Sedangkan suhu rectal dari kelinci, marmot, ayam, dan burung merpati setelah dilakukan pemanasan di bawah sinar matahari. Secara berturut-turut dapat diuraikan antara lain 39,14 o C ; 39,84 o C ; 41,04 o C ; 41,42 o C. Adapun rata-rata temperatur pelepasan normal dari kelinci dan marmot adalah 37 oC – 42 oC (Akoso, 1993). Jadi kondisi kelinci dan marmot masih dalam kondisi normal dan sehat. Hal ini jika dibandingkan dengan suhu rectal hewan sebelum di panaskan akan didapatkan perbedaan, sehingga mampu membuktikan bahwa panas yang diakibatkan sinar matahari ikut mempengaruhi pengukuran suhu rectal.
Rata-rata temperatur rectal hewan percobaan tertinggi adalah burung merpati 41,5 oC dan yang terendah adalah marmot 37,54 oC. Pada pelepasan panas suhu tertinggi burung merpati 41,42 oC dan terendah kelinci 39,14 oC. Perbandingan temperatur rectal serta pelepasan antara unggas dan mamalia adalah mamalia cenderung lebih rendah jika dibandingkan dengan unggas.
KESIMPULAN
Dari hasil percobaan dan pengamatan Thermoregulasi yang telah dilakukan dapat disimpulkan bahwa :
a. Untuk pengukuran temperatur rectal rata-rata pada kelinci 38,64 o C ; marmot 37,54 o C ; ayam 40,62 o C ; burung merpati 41,5 o C ; sapi 38,98 o C ; dan domba 39,54 o C.
b. Untuk pengukuran temperatur rectal pada proses pelepasan kalor rata-rata pada kelinci 39,14 o C ; marmot 39,84 o C ; ayam 41,04 o C ; dan burung merpati 41,42 o C.

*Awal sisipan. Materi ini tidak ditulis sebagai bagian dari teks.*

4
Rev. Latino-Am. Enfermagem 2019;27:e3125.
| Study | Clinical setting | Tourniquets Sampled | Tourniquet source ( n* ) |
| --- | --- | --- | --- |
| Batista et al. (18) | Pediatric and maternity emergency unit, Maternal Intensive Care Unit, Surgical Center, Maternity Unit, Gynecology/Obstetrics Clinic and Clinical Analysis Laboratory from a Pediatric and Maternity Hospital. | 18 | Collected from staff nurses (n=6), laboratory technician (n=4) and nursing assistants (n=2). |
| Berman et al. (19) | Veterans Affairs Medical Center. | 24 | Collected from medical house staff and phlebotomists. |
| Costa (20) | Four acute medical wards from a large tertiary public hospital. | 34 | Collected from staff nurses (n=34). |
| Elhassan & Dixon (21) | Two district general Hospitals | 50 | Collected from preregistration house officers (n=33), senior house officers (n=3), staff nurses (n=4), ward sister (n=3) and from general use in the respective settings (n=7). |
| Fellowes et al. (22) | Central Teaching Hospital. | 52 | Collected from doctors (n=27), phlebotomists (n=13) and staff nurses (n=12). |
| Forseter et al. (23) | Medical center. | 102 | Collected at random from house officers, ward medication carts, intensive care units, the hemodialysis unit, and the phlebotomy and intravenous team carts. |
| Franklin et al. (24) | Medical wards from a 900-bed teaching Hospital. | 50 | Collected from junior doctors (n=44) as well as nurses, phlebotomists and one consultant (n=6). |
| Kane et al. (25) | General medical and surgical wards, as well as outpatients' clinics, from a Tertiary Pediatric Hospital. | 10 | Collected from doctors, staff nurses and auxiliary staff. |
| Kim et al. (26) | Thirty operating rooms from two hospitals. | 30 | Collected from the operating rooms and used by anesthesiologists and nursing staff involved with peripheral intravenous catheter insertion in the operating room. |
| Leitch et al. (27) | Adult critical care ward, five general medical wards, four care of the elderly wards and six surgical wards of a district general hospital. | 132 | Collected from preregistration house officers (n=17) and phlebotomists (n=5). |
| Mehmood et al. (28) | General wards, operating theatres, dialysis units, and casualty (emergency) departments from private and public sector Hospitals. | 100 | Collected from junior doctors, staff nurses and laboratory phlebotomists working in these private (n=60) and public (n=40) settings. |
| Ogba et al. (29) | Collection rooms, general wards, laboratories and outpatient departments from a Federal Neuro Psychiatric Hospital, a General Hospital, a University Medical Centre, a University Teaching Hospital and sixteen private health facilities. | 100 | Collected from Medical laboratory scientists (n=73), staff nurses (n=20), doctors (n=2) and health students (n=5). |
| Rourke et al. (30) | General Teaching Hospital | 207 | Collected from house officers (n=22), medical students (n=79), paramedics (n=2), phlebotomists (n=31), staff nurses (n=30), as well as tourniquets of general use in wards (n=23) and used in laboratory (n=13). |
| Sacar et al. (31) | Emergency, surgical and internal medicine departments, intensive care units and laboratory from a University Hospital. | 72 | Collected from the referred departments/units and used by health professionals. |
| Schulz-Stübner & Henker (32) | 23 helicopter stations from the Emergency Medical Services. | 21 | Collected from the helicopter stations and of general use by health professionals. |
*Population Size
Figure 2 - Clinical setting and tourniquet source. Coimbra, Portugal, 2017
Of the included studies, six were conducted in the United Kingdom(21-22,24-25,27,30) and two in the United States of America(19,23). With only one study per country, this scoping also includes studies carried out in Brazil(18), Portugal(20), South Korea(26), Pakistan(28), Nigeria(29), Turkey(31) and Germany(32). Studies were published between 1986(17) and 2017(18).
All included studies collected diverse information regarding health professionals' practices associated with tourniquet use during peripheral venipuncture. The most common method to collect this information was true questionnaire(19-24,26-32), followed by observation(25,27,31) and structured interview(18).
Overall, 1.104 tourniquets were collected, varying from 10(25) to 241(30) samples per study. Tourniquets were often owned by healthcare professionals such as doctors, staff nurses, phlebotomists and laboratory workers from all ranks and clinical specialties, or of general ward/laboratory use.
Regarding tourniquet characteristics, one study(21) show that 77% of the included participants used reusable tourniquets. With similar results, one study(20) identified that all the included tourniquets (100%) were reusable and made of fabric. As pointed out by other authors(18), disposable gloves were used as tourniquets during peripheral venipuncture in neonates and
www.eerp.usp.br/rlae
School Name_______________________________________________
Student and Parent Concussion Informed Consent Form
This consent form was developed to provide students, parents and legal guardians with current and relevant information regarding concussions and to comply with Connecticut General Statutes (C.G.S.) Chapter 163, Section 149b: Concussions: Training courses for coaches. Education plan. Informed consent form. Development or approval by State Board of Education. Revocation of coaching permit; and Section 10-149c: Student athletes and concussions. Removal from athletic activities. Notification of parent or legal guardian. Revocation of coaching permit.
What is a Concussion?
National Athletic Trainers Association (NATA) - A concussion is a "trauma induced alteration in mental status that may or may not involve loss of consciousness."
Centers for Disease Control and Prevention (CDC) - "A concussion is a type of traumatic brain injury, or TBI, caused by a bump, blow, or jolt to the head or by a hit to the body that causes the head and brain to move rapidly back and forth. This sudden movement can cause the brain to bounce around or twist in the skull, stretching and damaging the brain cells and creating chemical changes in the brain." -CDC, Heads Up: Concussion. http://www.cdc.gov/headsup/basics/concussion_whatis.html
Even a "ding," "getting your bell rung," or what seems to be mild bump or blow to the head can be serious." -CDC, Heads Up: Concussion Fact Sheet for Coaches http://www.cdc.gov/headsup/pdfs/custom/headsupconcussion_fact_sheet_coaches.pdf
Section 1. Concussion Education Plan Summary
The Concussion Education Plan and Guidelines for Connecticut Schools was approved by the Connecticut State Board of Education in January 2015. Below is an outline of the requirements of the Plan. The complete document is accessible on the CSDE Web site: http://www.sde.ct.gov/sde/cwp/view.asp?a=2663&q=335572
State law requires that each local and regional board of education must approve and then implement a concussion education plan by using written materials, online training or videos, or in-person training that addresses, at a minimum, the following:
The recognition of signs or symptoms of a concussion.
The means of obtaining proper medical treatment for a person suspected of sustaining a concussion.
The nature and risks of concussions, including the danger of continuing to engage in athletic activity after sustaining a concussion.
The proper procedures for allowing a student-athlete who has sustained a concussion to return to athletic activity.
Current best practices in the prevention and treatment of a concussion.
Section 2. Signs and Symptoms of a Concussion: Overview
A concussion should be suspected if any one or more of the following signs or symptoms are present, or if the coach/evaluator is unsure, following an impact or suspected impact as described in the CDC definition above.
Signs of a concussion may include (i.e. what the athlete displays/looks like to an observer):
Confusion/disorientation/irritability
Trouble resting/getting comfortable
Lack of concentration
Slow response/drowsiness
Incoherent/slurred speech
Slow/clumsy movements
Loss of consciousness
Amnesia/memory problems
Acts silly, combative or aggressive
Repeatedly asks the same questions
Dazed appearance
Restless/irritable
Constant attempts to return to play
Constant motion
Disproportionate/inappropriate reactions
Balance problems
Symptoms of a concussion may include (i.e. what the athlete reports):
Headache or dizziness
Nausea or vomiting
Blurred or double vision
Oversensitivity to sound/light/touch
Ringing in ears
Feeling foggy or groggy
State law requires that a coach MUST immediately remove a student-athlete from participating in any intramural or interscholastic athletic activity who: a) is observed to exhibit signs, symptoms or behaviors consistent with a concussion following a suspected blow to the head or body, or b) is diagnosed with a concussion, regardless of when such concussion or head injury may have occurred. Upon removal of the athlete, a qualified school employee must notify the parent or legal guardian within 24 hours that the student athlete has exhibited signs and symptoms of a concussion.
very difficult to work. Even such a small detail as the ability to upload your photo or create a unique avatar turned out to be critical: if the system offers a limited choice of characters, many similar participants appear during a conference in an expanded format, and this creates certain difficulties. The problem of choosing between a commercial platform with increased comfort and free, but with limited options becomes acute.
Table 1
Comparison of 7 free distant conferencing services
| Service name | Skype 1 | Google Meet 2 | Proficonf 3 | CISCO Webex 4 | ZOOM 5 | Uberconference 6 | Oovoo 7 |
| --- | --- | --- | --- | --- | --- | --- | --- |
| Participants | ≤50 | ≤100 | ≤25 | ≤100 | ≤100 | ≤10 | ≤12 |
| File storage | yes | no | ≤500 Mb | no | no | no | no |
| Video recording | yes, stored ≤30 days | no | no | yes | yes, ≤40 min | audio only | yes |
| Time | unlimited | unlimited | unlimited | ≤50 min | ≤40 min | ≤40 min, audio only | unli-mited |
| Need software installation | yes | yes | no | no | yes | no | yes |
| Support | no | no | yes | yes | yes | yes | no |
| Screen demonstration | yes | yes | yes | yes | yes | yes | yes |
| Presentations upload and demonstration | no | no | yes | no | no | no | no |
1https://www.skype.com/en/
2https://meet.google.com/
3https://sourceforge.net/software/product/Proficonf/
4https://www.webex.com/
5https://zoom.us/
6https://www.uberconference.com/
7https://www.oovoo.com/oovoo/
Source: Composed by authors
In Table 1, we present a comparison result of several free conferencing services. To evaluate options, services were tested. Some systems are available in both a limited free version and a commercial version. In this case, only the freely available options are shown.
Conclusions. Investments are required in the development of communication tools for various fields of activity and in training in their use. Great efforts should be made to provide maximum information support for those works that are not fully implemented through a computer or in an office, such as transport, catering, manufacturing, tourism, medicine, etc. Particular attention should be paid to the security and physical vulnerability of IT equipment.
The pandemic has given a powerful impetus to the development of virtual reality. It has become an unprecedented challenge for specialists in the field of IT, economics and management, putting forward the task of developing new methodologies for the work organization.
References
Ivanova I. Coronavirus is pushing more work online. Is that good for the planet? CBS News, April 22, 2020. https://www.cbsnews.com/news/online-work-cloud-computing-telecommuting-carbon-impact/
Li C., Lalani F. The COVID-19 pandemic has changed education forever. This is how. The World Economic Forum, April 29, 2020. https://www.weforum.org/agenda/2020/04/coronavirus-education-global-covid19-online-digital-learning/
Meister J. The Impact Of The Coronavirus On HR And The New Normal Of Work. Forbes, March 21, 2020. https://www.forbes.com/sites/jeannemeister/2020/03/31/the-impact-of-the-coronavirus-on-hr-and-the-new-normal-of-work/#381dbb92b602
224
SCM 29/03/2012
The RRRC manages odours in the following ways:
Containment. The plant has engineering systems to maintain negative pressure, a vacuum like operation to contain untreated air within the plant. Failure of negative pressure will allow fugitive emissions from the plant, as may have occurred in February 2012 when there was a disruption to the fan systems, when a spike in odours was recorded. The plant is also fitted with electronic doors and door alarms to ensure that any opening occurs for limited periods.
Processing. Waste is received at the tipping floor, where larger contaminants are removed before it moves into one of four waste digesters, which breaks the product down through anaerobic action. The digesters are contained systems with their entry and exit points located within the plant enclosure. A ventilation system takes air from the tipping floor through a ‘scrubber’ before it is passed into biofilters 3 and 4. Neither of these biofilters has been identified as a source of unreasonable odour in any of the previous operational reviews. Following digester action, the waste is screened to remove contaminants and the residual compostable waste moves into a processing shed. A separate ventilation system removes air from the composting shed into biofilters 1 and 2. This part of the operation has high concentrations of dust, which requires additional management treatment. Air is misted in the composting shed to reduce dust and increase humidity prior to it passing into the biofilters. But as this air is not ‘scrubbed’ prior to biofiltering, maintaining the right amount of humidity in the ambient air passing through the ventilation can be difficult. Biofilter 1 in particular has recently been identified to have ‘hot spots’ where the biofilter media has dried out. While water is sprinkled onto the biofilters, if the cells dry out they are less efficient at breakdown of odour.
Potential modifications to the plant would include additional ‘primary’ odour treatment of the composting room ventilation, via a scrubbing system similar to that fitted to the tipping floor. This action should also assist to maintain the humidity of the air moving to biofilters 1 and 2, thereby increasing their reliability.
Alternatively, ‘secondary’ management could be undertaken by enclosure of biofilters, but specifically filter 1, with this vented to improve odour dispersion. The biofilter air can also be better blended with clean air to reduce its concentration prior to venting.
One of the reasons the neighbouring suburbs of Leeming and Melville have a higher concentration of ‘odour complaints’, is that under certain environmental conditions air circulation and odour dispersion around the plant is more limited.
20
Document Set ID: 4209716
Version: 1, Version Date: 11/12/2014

c. Suhu tertinggi pengukuran temperatur rectal ialah burung merpati 41,5 o C, sedangkan yang terendah adalah marmot 37,54 o C. Dan pada pelepasan kalor suhu tertinggi burung merpati 41,42 oC dan terendah kelinci 39,14 oC.
d. Faktor-faktor yang mempengaruhi pembentukan panas diantaranya adalah makanan dan minuman dalam proses metabolisme, temperatur lingkungan, radiasi sinar matahari, lama penyinaran, dan ketebalan serta kondisi rambut atau bulu.
DAFTAR PUSTAKA
Akoso, Budi Tri. 1993. Manual Kesehatan Unggas. Kanisius. Yogyakarta.
____________ . 1996. Kesehatan Sapi. Kanisius. Yogyakarta.
Frandson, R.D. 1992. Anatomi dan Fisiologi Ternak. Edisi keempat. Gadjah Mada University Press. Yogyakarta.
Guyton and Hall. 1992. Buku AjarFisiologi Kedokteran. EGC. Jakarta.
Kimball, J.W. 1994. Biologi. Jilid II. Alih bahasa Siti Soetarmi, dkk. Erlangga. Jakarta.
Sastrodinoto, Soerjono. 1990. Biologi Umum. Jilid II. Gramedia. Jakarta.
Villee, Claude A., Wariant Walker, Robert D. Barnes. 1988. Zoology Umum. Erlangga. Jakarta.